From the EPA's Press Release:
WASHINGTON — Today, the U.S. Environmental Protection Agency (EPA) ordered Norfolk Southern to conduct all necessary actions associated with the cleanup from the East Palestine, Ohio, train derailment. As part of EPA’s legally binding order, Norfolk Southern will be required to:
- Identify and clean up contaminated soil and water resources.
- Reimburse EPA for cleaning services to be offered to residents and businesses to provide an additional layer of reassurance, which will be conducted by EPA staff and contractors.
- Attend and participate in public meetings at EPA’s request and post information online.
- Pay for EPA’s costs for work performed under this order.
As part of the order, EPA will approve a workplan outlining all steps necessary to clean up the environmental damage caused by the derailment. If the company fails to complete any actions as ordered by EPA, the Agency will immediately step in, conduct the necessary work, and then seek to compel Norfolk Southern to pay triple the cost.

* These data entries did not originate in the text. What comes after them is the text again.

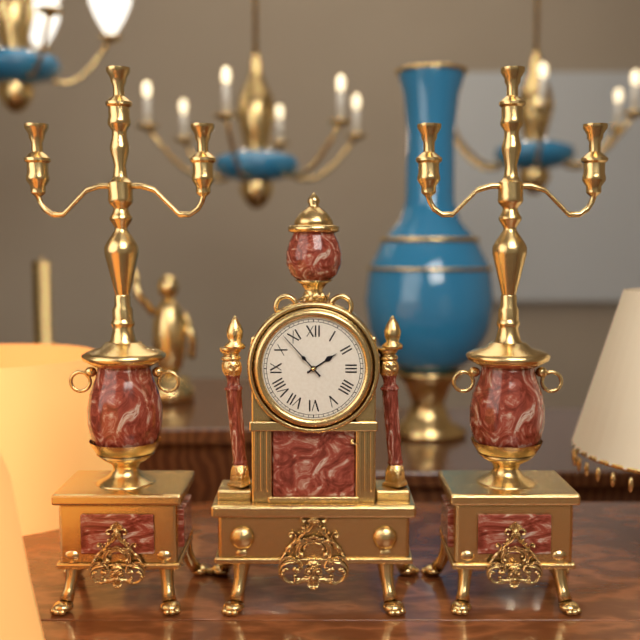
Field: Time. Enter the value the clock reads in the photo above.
1:53
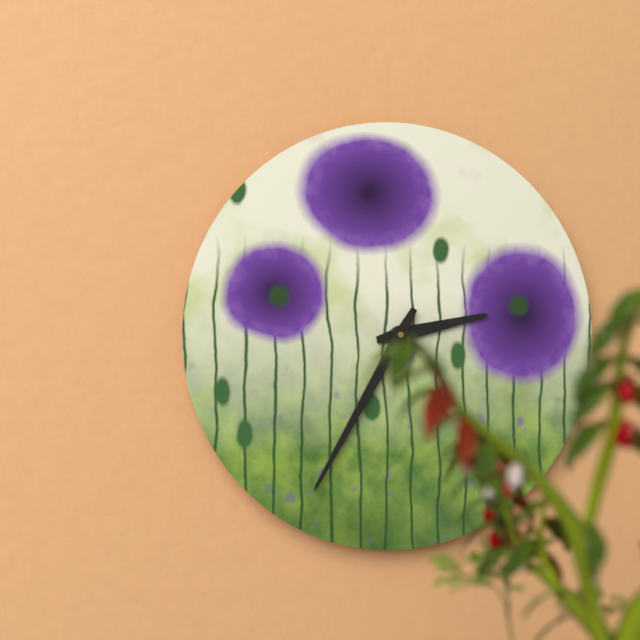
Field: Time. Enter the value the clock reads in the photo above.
2:35
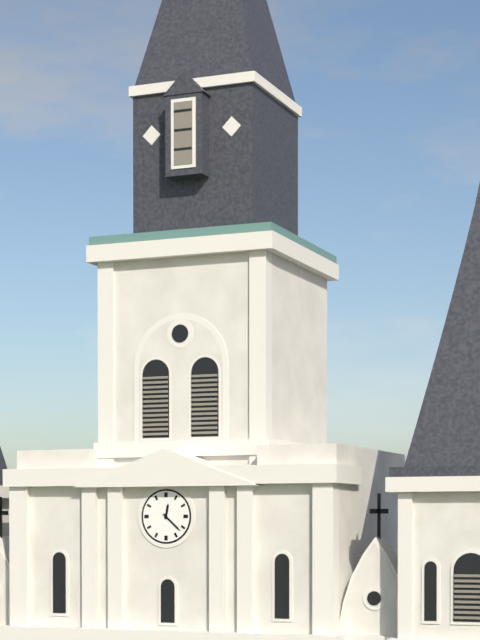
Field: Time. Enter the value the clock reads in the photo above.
12:22
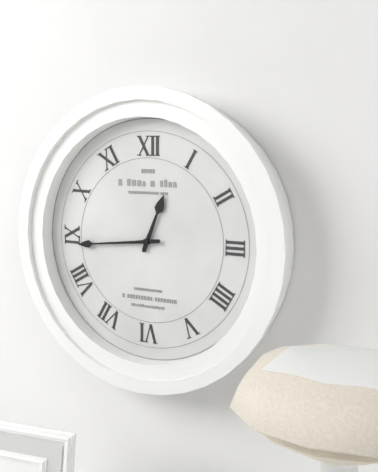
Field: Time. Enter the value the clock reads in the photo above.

“The Norfolk Southern train derailment has upended the lives of East Palestine families, and EPA’s order will ensure the company is held accountable for jeopardizing the health and safety of this community,” said EPA Administrator Michael S. Regan. “Let me be clear: Norfolk Southern will pay for cleaning up the mess they created and for the trauma they’ve inflicted on this community. I’m deeply grateful to the emergency responders, including EPA personnel, who’ve been on the ground since day one and ensured there was no loss of life as a result of this disaster. As we transition from emergency response, EPA will continue to coordinate closely with our local, state, and federal partners through a whole-of-government approach to support the East Palestine community during the remediation phase. To the people of East Palestine, EPA stands with you now and for as long as it may take.”
To address the concerns of residents regarding potential indoor contamination, EPA will offer cleaning services to area businesses and families. The Agency has extensive experience with similar cleaning programs in other Midwestern communities. Under the terms of the order, Norfolk Southern will reimburse EPA for the costs of these cleaning services. More details about how community members can request this service will be available this week.
EPA’s order marks the transition of the multi-agency response from its “emergency phase” to a longer-term remediation phase. To help implement the order, EPA will establish a “unified command structure” to coordinate the clean-up related efforts of FEMA, HHS, Ohio EPA, Ohio EMA, PA DEP, as well as Norfolk Southern. This approach is frequently used in situations where multiple agencies need to work together. In this case, the response includes federal, state and local agencies across multiple states.
As soon as EPA was notified of the Norfolk Southern train derailment on Friday, February 3, EPA personnel were on-site by 2 a.m. Saturday morning to assist with air monitoring. Since then, EPA has been boots-on-the-ground, leading robust air-quality testing – including with the state-of-the-art ASPECT plane and a mobile analytical laboratory – in and around East Palestine.
EPA has assisted with indoor air monitoring of more than 550 homes under a voluntary screening program offered to residents, and no detections of vinyl chloride or hydrogen chloride were identified above levels of concern. EPA is continuing to provide screening to all residents within the evacuation zone.